There's a simple unit test that can be accessed from the command line switch (--print_random_image). This prints out 3 random images from the batch. One of these images is saved to disk. I could create a function that randomly saved images to disk to keep track of the algorithm.
For the random batch iteration, I've added a unit test with the command line switch (--print_batch_indices) which will print out the indices per batch for each epoch of training.
$ python hdf5_batch_loader.py --print_batch_indices
Number of images: 96
Number of masks: 96
Image size = (256, 256, 1) pixels
Mask size = (256, 256, 1) pixels
Batch size = 16
Number of epochs = 3
Epoch: 0%| | 0/3 [00:00<?, ?it/s]********** EPOCH 1 **************
[ 8 10 23 24 26 31 34 45 48 51 58 61 69 70 78 80]
[ 1 3 15 19 25 33 38 56 64 68 71 76 81 82 88 90]
[ 6 20 21 27 36 37 40 41 44 46 49 53 66 74 77 94]
[ 5 7 13 16 17 29 32 35 43 52 54 65 79 87 89 93]
[ 0 4 12 22 42 55 57 59 60 62 63 67 75 83 84 95]
[ 2 9 11 14 18 28 30 39 47 50 72 73 85 86 91 92]
********** EPOCH 2 **************
[ 4 8 16 17 22 25 44 47 54 56 68 76 77 84 86 90]
[ 2 13 20 23 33 40 41 46 58 62 63 64 78 80 81 88]
[ 3 5 14 19 28 29 30 32 37 45 48 53 71 73 79 92]
[ 7 9 11 15 27 34 50 52 57 59 61 70 74 82 83 89]
[ 0 12 21 26 35 36 38 39 42 51 65 67 75 85 87 94]
[ 1 6 10 18 24 31 43 49 55 60 66 69 72 91 93 95]
********** EPOCH 3 **************
[16 20 28 29 42 43 44 57 59 63 66 67 69 71 92 94]
[ 0 7 12 18 19 22 24 27 35 45 48 49 76 80 85 93]
[ 1 2 11 13 21 23 37 46 52 53 54 56 62 70 73 87]
[ 4 6 8 17 34 36 55 58 61 74 78 81 84 86 89 91]
[ 5 9 10 14 15 25 26 30 31 32 33 40 41 65 79 82]
[ 3 38 39 47 50 51 60 64 68 72 75 77 83 88 90 95]
Given the pipeline you have built, can you see any deficiencies that you would change if you had more time?
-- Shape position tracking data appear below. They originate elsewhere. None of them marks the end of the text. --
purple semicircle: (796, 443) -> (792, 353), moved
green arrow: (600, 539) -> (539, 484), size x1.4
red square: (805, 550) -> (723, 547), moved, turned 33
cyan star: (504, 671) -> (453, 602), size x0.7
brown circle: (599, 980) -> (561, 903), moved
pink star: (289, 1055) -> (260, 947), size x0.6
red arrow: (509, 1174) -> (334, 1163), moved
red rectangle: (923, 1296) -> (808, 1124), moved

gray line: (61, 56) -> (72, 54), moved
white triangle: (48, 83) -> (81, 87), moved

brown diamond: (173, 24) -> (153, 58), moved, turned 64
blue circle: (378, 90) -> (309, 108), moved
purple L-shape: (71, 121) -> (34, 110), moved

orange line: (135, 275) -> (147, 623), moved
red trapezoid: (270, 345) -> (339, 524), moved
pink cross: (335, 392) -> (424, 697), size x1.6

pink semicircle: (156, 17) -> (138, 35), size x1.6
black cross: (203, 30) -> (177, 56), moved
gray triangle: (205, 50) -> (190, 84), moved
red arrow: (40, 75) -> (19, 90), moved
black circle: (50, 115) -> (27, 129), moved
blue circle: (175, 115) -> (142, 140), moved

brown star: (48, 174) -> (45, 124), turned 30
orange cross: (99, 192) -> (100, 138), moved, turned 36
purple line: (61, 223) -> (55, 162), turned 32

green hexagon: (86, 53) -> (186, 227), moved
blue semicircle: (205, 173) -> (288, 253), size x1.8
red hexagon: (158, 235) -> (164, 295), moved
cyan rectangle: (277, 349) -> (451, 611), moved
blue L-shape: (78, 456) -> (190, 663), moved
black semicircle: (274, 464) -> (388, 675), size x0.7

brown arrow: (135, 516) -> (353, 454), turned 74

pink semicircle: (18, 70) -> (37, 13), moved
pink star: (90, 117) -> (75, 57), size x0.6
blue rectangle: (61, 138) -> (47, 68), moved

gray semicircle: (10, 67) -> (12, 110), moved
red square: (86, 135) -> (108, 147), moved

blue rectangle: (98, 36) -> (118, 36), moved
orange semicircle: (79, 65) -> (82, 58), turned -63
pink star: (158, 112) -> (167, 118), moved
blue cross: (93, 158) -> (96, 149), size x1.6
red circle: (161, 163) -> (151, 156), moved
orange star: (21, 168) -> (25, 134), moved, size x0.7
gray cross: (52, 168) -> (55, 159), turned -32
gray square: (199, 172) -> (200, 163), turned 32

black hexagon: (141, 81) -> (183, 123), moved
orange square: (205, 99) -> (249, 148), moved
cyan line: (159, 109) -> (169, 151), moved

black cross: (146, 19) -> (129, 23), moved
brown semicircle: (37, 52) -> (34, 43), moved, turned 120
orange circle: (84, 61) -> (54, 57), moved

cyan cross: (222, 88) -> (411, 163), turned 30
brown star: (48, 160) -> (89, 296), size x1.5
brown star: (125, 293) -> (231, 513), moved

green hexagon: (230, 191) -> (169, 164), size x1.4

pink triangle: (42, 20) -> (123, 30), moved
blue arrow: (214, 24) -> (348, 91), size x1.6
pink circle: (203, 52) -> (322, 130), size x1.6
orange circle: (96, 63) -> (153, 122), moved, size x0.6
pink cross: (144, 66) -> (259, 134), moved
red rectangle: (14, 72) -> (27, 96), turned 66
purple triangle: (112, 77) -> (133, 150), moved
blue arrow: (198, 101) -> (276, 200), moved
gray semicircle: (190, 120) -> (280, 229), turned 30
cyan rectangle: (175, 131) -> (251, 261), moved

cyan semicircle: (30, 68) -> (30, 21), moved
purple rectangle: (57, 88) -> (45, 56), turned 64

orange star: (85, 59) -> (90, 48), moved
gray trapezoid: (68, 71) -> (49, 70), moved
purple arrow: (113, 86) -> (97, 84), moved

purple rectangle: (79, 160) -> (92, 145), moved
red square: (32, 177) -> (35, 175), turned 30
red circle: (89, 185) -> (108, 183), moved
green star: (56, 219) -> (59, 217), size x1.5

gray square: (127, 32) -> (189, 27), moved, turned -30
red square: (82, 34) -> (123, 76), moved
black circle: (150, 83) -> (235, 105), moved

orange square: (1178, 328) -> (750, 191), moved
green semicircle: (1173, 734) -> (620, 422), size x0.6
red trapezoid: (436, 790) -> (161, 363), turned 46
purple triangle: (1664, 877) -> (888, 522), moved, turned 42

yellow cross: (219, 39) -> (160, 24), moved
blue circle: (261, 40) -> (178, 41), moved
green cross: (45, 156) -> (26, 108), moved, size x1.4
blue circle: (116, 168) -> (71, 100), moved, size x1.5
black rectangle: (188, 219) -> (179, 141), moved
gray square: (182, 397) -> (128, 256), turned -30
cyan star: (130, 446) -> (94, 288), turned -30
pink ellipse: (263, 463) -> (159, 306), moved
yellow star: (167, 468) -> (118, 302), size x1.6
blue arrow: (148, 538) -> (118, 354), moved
If not, can you think of any improvements/enhancements to the pipeline that you could build in?
I'd like to use SimpleITK to normalize the pixels/voxels to a uniform size. I'd also like to add the Hough transform to test for the presence of just a single elliptical mask in case the mask polygon points are corrupted.
To use in Keras' fit_generator I just need to call the batch loader through an iterator. So an infinite loop that just keeps yielding a batch.